START Record extracts

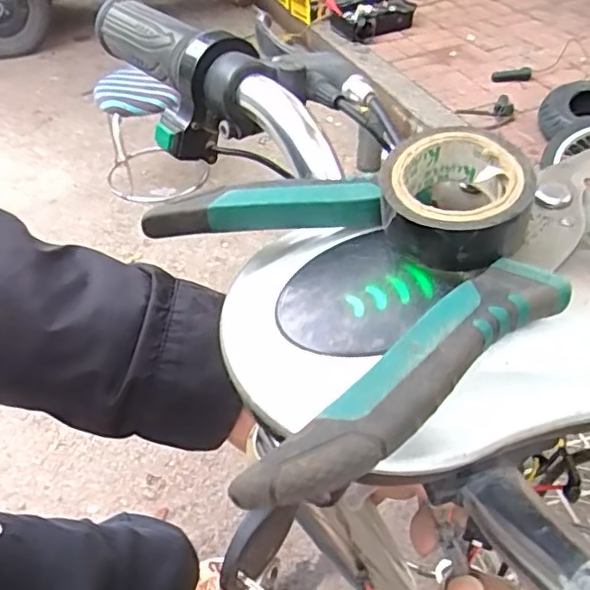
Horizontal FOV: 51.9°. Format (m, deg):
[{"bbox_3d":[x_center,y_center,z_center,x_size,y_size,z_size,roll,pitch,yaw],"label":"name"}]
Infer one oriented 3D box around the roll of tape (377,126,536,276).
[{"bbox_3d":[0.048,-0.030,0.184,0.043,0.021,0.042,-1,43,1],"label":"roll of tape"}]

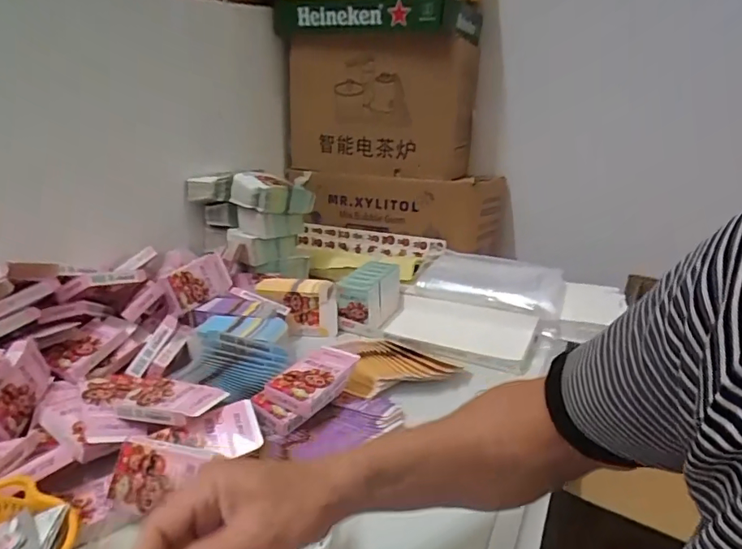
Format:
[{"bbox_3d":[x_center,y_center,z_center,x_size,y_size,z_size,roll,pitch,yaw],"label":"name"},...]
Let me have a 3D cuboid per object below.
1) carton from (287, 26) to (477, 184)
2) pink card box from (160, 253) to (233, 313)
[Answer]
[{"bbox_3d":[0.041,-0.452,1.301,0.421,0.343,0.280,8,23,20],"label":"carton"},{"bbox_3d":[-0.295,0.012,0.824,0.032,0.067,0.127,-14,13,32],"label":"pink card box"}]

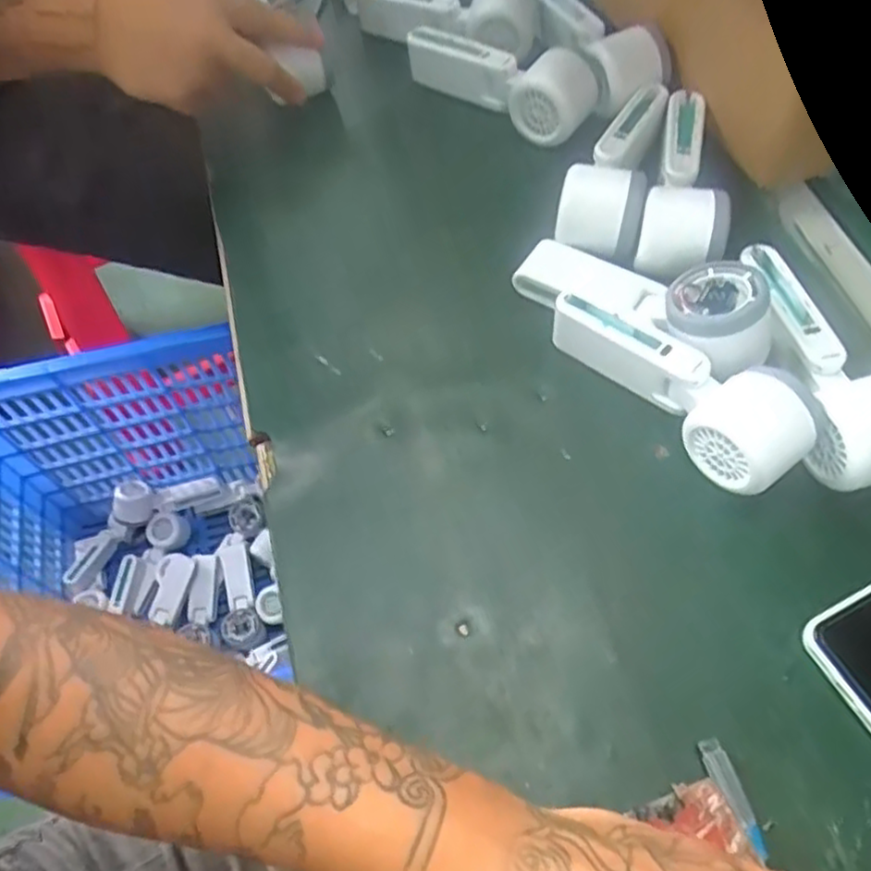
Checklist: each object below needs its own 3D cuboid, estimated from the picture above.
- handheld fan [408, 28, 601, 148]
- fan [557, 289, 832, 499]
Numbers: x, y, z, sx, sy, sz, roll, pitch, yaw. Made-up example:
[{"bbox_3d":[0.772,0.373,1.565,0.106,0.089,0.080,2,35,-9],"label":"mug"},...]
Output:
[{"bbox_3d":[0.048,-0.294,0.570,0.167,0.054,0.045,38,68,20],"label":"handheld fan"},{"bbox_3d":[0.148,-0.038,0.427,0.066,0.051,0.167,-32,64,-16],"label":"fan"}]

END Record extracts
START Record extracts

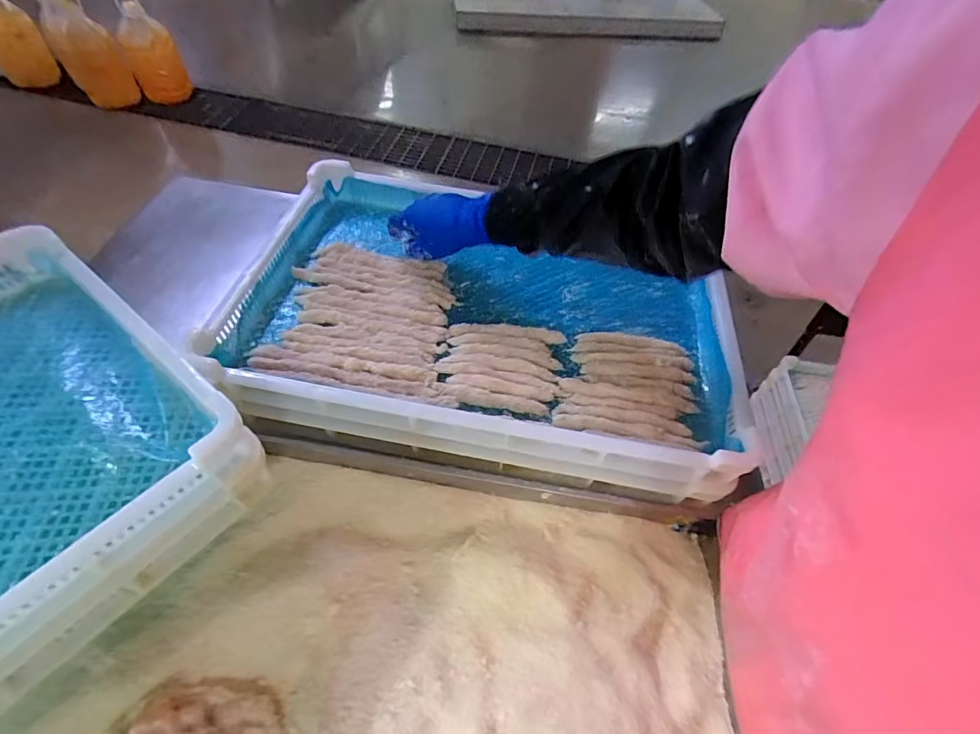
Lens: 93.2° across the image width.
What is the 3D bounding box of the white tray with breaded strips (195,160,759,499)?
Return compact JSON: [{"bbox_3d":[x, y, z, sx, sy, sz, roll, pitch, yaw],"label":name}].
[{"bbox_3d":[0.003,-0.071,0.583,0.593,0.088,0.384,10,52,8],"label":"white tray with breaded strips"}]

END Record extracts
START Record extracts

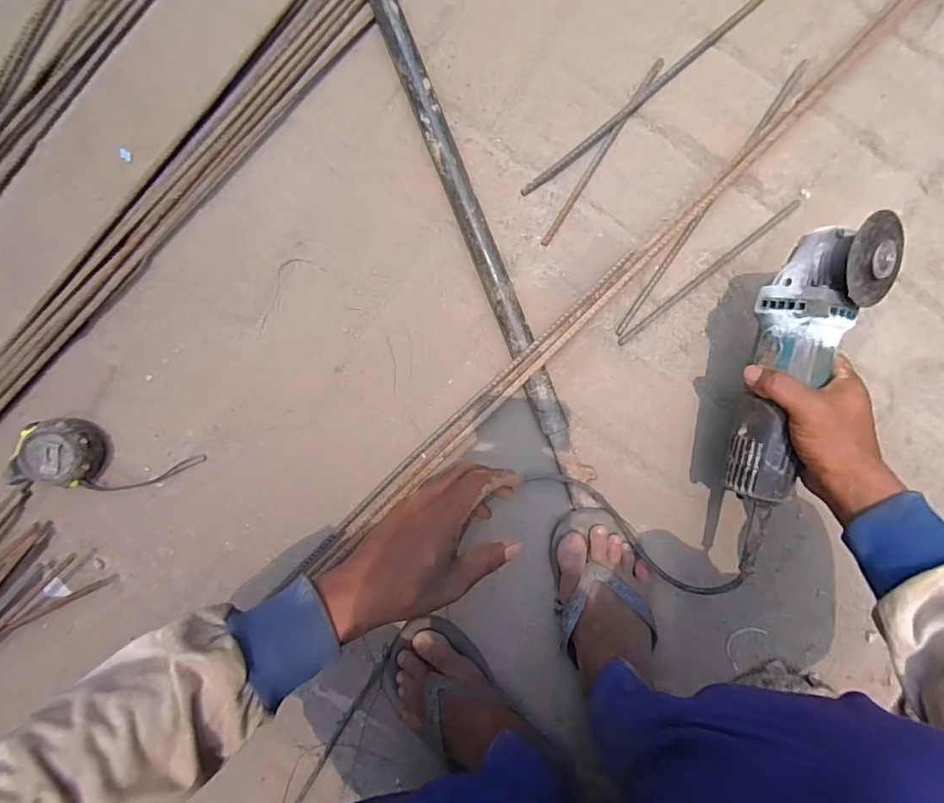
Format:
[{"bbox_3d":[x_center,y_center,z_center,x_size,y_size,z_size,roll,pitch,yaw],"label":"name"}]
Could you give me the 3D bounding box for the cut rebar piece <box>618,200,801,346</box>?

END Record extracts

### To do
Would you transcribe the lines above exactly, going from the line bearing "Horizontal FOV: 51.9°." through the line bearing "2) pink card", and drop the pictures from the copy?

### Solution below
Horizontal FOV: 51.9°. Format (m, deg):
[{"bbox_3d":[x_center,y_center,z_center,x_size,y_size,z_size,roll,pitch,yaw],"label":"name"}]
Infer one oriented 3D box around the roll of tape (377,126,536,276).
[{"bbox_3d":[0.048,-0.030,0.184,0.043,0.021,0.042,-1,43,1],"label":"roll of tape"}]

Format:
[{"bbox_3d":[x_center,y_center,z_center,x_size,y_size,z_size,roll,pitch,yaw],"label":"name"},...]
Let me have a 3D cuboid per object below.
1) carton from (287, 26) to (477, 184)
2) pink card box from (160, 253) to (233, 313)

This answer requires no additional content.